Rijswijk-based ICT entrepreneur Hassan Tagi (55) aims to make a national and international breakthrough with ShowBird, an online booking platform for live entertainment. Tagi, who came to the Netherlands from Turkey with his parents at the age of six, founded ShowBird in 2017. The idea behind it is similar to platforms like Booking.com and Airbnb. "It's a bit of a hobby that got out of hand," says the small business owner.
From clowns, music bands, DJs, and wedding officiants to stand-up comedians, stunt teams, and acrobats, the platform brings together artists who perform live entertainment with companies or individuals who want to book such acts for birthday parties, weddings, or corporate events. Recently, speakers and presenters can also be booked directly.
Artists and speakers can list themselves for free on ShowBird and negotiate directly with the client. ShowBird receives a 10% fee from the artist upon booking, while the customer pays nothing to the platform. ShowBird handles marketing, communication, contract handling, and payment for both the artist and the customer. At the time of the interview, a person from Wassenaar is booking a French chanson singer for a party.
Anyone who wants to book Ilse de Lange, Guus Meeuwis, Jan Smit, or Maan for a private or corporate event can do so through ShowBird. "The platform is growing rapidly," says Tagi. "There are eight thousand artists affiliated with it, and we already have 25,000 customers, of which nine thousand are businesses. There are about a thousand bookings per month. We have only been commercially live for just over a year. We expect to turn a profit next year." Customers include banks such as ING and Rabo, hospitality and hotel chains, business clubs, holiday parks, casinos, healthcare institutions, and platforms like Booking.com and Bol.com.
Tagi founded ItaQ in 2001 before ShowBird, an IT staffing and consulting company of which he is still the sole owner. ItaQ, with forty employees, provides around six hundred interim managers to almost all government ministries, organizations such as the Tax and Customs Administration, and major companies like Philips and VodafoneZiggo. Due to its rapid growth, the company has received the FD Gazellen Award six times. Tagi invested part of the money earned from ItaQ into ShowBird. Laughing, he says, "ItaQ makes the money, ShowBird spends it."

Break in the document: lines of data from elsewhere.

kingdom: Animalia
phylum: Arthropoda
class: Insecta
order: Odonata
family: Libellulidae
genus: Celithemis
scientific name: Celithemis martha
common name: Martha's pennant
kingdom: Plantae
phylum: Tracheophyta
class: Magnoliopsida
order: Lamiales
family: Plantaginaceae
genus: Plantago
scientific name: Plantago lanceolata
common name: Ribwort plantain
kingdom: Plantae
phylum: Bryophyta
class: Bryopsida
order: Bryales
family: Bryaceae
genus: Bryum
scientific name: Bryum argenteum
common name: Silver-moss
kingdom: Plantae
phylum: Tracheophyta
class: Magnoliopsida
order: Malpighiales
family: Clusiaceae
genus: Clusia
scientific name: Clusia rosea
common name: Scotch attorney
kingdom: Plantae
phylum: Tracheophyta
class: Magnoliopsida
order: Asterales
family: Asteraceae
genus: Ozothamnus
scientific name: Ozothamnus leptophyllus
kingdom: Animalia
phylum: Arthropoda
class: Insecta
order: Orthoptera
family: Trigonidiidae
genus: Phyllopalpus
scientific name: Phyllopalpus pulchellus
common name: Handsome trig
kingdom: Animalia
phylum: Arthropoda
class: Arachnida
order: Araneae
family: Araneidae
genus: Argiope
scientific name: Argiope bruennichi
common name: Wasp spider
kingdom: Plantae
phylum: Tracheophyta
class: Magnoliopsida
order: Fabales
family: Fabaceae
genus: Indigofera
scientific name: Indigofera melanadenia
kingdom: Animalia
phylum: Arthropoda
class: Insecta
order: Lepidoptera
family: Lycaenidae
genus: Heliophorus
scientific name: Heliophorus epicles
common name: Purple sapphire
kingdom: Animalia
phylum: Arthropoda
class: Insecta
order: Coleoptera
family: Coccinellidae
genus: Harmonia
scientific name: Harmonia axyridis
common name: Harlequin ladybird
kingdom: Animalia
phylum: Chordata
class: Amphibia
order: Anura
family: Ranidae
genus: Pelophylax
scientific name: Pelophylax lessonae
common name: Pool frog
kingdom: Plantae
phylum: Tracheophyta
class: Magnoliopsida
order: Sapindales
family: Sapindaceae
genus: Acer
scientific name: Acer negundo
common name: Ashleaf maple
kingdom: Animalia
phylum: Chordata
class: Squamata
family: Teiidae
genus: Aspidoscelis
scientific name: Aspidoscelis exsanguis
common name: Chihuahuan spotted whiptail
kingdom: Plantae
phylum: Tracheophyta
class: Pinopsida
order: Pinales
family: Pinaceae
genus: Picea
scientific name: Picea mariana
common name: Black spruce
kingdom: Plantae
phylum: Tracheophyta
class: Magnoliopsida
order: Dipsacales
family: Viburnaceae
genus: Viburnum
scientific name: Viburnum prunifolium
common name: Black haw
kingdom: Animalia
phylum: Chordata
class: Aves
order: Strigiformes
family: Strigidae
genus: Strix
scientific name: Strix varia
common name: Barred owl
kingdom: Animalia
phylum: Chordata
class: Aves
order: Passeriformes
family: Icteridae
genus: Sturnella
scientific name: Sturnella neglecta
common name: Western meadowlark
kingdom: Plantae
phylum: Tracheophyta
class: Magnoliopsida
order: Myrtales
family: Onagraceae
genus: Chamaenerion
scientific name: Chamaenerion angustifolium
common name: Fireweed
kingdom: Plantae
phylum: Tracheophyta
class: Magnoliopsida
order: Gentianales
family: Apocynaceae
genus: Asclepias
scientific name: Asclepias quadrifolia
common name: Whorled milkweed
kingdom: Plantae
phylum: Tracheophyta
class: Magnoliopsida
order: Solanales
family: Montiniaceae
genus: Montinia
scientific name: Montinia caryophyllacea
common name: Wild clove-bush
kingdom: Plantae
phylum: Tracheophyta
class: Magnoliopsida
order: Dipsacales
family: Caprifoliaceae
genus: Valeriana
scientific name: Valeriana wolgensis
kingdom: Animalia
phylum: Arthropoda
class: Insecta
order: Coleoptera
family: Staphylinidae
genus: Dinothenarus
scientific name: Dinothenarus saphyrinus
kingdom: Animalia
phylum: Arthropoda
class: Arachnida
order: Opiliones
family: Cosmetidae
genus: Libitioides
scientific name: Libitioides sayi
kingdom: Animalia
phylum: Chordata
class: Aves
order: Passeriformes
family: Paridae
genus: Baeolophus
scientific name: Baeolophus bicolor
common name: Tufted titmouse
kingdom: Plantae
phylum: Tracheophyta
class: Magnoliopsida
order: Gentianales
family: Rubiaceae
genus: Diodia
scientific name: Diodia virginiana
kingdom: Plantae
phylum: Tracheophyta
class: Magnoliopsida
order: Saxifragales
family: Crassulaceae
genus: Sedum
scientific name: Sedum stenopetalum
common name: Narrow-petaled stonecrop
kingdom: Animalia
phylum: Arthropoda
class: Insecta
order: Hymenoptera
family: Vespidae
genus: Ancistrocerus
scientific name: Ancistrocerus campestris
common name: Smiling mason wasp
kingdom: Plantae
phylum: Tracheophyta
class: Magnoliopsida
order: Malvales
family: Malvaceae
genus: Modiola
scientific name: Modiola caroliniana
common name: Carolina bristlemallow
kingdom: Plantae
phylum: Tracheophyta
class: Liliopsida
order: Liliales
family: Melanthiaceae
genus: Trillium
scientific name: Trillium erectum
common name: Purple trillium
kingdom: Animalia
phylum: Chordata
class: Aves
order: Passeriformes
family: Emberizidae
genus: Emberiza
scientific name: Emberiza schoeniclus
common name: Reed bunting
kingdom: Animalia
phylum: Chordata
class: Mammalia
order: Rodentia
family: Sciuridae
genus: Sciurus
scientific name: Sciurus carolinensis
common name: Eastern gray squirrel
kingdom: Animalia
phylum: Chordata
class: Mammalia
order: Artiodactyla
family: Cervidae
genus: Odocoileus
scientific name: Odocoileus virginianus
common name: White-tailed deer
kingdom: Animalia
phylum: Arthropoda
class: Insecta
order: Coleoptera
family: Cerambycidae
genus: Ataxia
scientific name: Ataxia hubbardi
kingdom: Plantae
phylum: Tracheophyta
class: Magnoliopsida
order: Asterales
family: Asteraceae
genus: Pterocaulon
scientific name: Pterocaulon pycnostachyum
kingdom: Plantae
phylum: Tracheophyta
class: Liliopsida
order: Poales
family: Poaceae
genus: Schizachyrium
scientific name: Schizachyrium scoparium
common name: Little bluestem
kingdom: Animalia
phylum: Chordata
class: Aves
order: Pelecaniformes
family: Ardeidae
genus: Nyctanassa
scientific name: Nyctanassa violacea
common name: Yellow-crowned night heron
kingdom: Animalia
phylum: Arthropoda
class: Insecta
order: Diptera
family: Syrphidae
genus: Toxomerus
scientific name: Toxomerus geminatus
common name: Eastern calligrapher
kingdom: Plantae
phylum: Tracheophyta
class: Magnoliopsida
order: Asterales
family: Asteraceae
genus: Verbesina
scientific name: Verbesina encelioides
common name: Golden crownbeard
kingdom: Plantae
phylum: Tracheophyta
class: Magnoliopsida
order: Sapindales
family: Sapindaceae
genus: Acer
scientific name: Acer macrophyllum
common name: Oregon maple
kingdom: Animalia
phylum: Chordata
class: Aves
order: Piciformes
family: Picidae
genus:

Personal experiences were the catalyst for the founding of ShowBird. "We had a party for two hundred clients of ItaQ on Scheveningen beach one Friday. It was quite a search for live entertainment on the internet. Good information about prices was lacking, you didn't know what you could do with your own budget, and you weren't called back quickly. It was a hassle and lacked transparency. The taxi, hotel, and travel industries have shown that it can be different, easier, and more transparent. That's when the idea came up to do it ourselves."
Various intermediaries and booking agencies, which he considers too expensive and non-transparent, were not happy with the arrival of ShowBird. Tagi says, "We are disrupting heavily."
Although ShowBird is the only platform with more than 45 different categories of live entertainment, there is plenty of competition, although not all parties operate in the same segment. For example, the Amsterdam-based musician marketplace Gigstarter focuses almost exclusively on the live music market. Another booking platform for musicians, Plugify, went bankrupt during the COVID-19 pandemic. ShowBird acquired it. Tagi says, "Plugify had a strong position in the private wedding market with two thousand musicians. We were underrepresented in that area."
Tagi is the majority shareholder of the niche company, but recently five other smaller investors have joined, including presenter Wilfred Genee and former race car driver Robert Doornbos.
In the coming years, ShowBird aims to break through internationally. The Turkish-Dutch entrepreneur says he is already in talks with potential new investors. "First, we need to capture the Dutch market. Then we will expand to Germany, the United Kingdom, and the United States, and continue to grow through acquisitions. But that will involve much larger investments than those made so far."